◆ **EXERCISE REQUIREMENTS**
Reproduce word for word the text that accompanies each of the records below, leaving the pictures out of your answer.

◆ **RECORDS SUPPLIED**
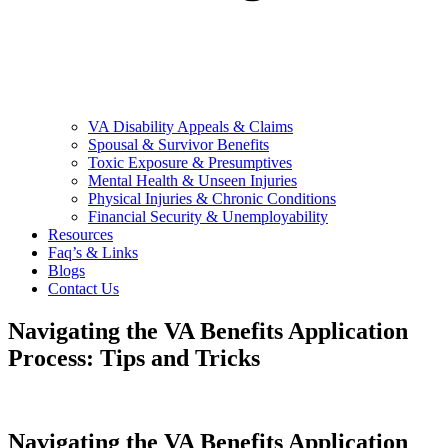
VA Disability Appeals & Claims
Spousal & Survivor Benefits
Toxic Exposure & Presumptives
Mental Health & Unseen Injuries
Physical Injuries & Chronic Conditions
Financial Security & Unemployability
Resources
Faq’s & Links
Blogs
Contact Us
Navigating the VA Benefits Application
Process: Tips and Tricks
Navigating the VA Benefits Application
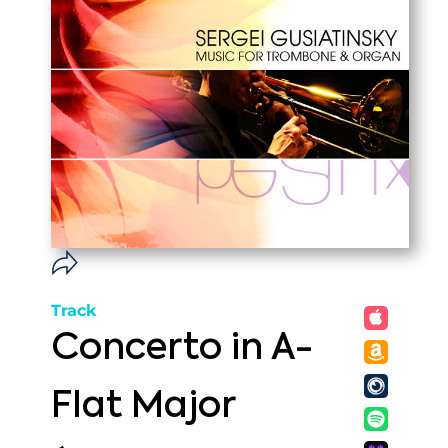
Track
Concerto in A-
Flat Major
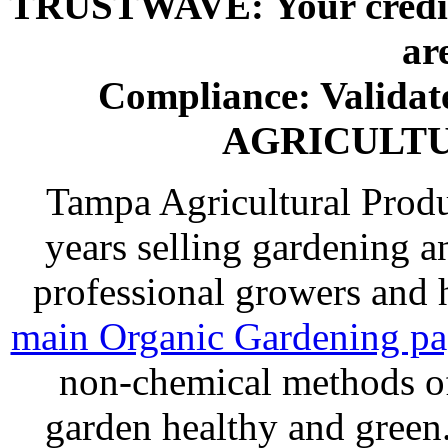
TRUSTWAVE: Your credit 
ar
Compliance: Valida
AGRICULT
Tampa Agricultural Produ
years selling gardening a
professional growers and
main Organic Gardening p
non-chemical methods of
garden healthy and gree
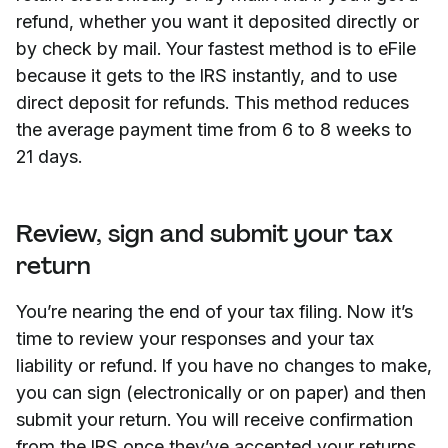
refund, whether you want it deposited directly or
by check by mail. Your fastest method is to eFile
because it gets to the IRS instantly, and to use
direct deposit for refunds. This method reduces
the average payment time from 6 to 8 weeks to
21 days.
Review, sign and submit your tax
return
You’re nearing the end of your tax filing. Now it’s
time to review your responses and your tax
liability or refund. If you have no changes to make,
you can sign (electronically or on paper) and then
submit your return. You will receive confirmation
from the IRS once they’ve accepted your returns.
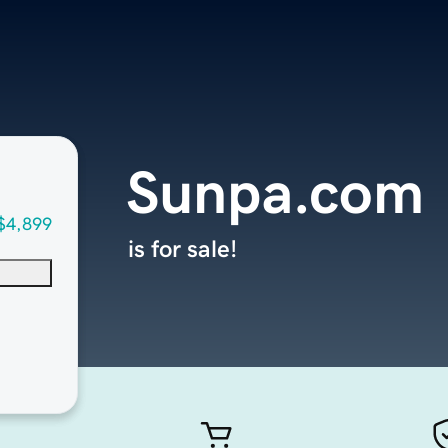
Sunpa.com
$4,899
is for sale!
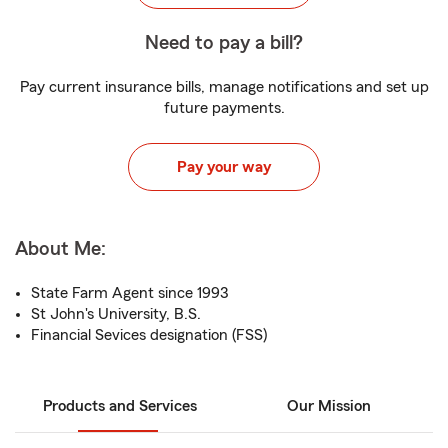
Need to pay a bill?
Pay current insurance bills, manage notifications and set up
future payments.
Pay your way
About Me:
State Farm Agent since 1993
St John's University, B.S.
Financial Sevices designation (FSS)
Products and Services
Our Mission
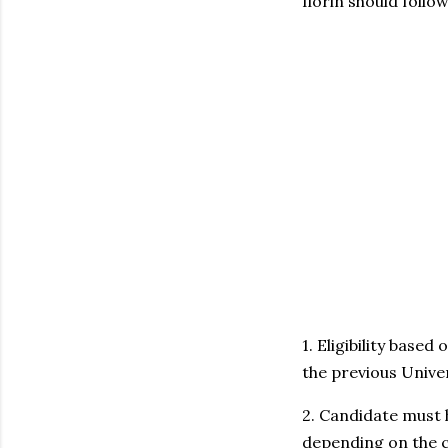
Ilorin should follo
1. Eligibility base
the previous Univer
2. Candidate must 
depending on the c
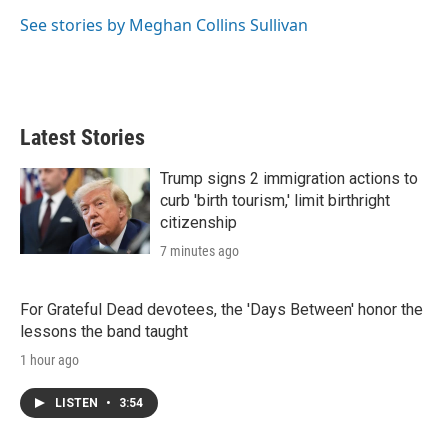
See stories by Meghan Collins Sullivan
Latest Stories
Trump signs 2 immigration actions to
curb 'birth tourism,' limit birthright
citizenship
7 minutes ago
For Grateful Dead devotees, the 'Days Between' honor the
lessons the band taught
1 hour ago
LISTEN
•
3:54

◆ **RESULT**
VA Disability Appeals & Claims
Spousal & Survivor Benefits
Toxic Exposure & Presumptives
Mental Health & Unseen Injuries
Physical Injuries & Chronic Conditions
Financial Security & Unemployability
Resources
Faq’s & Links
Blogs
Contact Us
Navigating the VA Benefits Application
Process: Tips and Tricks
Navigating the VA Benefits Application
Track
Concerto in A-
Flat Major
TRUSTWAVE: Your credit 
ar
Compliance: Valida
AGRICULT
Tampa Agricultural Produ
years selling gardening a
professional growers and
main Organic Gardening p
non-chemical methods of
garden healthy and gree
refund, whether you want it deposited directly or
by check by mail. Your fastest method is to eFile
because it gets to the IRS instantly, and to use
direct deposit for refunds. This method reduces
the average payment time from 6 to 8 weeks to
21 days.
Review, sign and submit your tax
return
You’re nearing the end of your tax filing. Now it’s
time to review your responses and your tax
liability or refund. If you have no changes to make,
you can sign (electronically or on paper) and then
submit your return. You will receive confirmation
from the IRS once they’ve accepted your returns.
Sunpa.com
$4,899
is for sale!
Need to pay a bill?
Pay current insurance bills, manage notifications and set up
future payments.
Pay your way
About Me:
State Farm Agent since 1993
St John's University, B.S.
Financial Sevices designation (FSS)
Products and Services
Our Mission
Ilorin should follo
1. Eligibility base
the previous Univer
2. Candidate must 
depending on the c
See stories by Meghan Collins Sullivan
Latest Stories
Trump signs 2 immigration actions to
curb 'birth tourism,' limit birthright
citizenship
7 minutes ago
For Grateful Dead devotees, the 'Days Between' honor the
lessons the band taught
1 hour ago
LISTEN
•
3:54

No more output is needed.